Published on
October 14, 2025

Butterfly theft felt decades later by Museum

An unlikely and long-forgotten theft of hundreds of precious butterflies by a ‘gentleman adventurer’ is still being felt by the South Australian Museum almost 80 years later.

The butterflies went missing from the Museum early in 1947 and were eventually found in far-away England, in the Surry home of mountaineer and amateur naturalist Colin Wyatt.

When police raided the home, they found tens of thousands of butterflies including 3,000 stolen from museums in Sydney, Melbourne and Adelaide. Others had been taken from institutions in the US and Europe.

The thefts and subsequent detective story are the subject of a new book The Butterfly Thief by Adelaide author Walter Marsh.

Most of the 600 butterflies stolen from Adelaide, including scientifically precious holotypes that provide the crucial taxonomic reference points for newly described species, were eventually returned.

The Kakadu Swordtail, one of the recovered butterflies showing its yellow label alerting scientists it had been stolen and, right, Colin Wyatt

But as South Australian Museum entomologist Ben Parslow said, each will carry a scientific stigma associated with the theft.

Dr Parslow (pictured top left) is Collection Manager for Terrestrial Invertebrates at the Museum.

“Every stolen butterfly is now under question because Wyatt tampered with them so much,” Dr Parslow said. “But I guess it’s also now part of their history.

“Some of the butterflies got mixed up, and there is now some material that we’re not sure where it is. And researchers now have to be careful when studying the material.”

Wyatt eventually pleaded guilty in court and was fined £100. He died in a plane crash in 1975 while on an expedition to Guatemala.

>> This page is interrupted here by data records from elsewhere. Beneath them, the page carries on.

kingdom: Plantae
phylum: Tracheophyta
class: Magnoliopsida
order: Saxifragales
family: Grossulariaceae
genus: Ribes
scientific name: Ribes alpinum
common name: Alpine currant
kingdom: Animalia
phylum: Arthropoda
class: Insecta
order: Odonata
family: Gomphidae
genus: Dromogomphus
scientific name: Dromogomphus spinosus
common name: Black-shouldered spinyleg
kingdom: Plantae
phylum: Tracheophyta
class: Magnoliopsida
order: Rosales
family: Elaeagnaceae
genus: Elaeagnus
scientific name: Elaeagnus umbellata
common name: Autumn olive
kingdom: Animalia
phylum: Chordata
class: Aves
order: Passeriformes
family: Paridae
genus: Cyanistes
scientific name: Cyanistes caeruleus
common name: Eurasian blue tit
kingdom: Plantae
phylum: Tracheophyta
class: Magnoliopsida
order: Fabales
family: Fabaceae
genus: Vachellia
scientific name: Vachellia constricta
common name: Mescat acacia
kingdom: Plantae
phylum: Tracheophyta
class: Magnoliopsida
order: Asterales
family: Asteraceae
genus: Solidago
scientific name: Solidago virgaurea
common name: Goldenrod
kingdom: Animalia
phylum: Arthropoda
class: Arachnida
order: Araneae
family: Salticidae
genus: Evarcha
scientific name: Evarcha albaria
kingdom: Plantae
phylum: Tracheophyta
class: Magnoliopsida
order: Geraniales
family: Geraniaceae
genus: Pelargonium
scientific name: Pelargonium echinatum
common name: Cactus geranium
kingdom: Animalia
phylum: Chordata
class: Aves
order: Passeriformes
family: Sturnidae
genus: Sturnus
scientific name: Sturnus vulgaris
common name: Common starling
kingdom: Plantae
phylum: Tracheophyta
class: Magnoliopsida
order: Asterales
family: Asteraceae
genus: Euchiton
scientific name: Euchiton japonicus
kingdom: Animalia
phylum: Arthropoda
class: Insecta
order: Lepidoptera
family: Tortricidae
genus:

Newspaper clippings of the Colin Wyatt case

After the butterflies were returned to Australia, museum curators had to spend years sorting through the butterflies to make sure they were correctly labelled and returned to the right museums.

One of the holotypes in Sydney, initially believed untouched by the scam, was infamously found to be a painted forgery to hide the theft.

Nowadays the South Australian butterflies have been returned to their rightful locations among the many thousands in the Museum’s collection.

Each has a yellow label, “Passed through C.W. Wyatt Theft Coll. 1946-1947”, to warn researchers and collection managers that everything may not be as it seems.

At least one precious Type – the male Bright Forest-blue (Pseudodipsas cephenes Hewitson) didn’t make it back.

Stuck to its vacant pin next to the female specimen, is a tiny handwritten label that says “not returned”.

Missing male … where the unreturned Bright Forest-blue (Pseudodipsascephenes Hewitson) specimen should be

In a sign of the times it appears Wyatt, who was known to be a gentleman and a naturalist, was allowed to roam unfettered through the Museum’s collection on a visit to Australia. There was no official record of his visit to Adelaide.

An unlocked door led to the suspicion that Wyatt hid inside the museum overnight, and let himself out after several hours of meticulous butterfly ‘collection’.

Dr Parslow said he could not understand Wyatt’s motivations. “To me it’s crazy,” he said. “You are stealing scientific types for a personal collection.

“The scientific value is huge but you can’t show them to anyone – everyone will know they’re stolen.”

Shastra Henry (pictured top right), who is also a Collection Manager of Terrestrial Invertebrates at the Museum, said the theft was akin to stealing a precious and famous artwork.

She noted that Wyatt argued in his defence that the breakdown of his marriage had created mental health problems.

“I can see where the mania comes from,” she said of Wyatt’s hoarding. “He (Wyatt) would be thinking ‘nobody cares about them as much as I do … they’re mine’.

“Pinned and preserved insect specimens can last for hundreds of years if they’re handled carefully.

“The South Australian Museum has specimens collected in 1858 – 167 years ago. The oldest known insect specimen happens to be a butterfly in England which is currently 322 years old.

“So. the legacy of the C. W. Wyatt Theft Collection will be as enduring as his beloved butterflies, for many decades to come.”

And so will some of the mysteries.

“To be honest, I was surprised how many butterflies were stolen,” Dr Parslow said. “How he managed to get them out of the Museum?”

Dr Henry agreed.

“You can’t put a thousand butterflies in your pocket!” she said.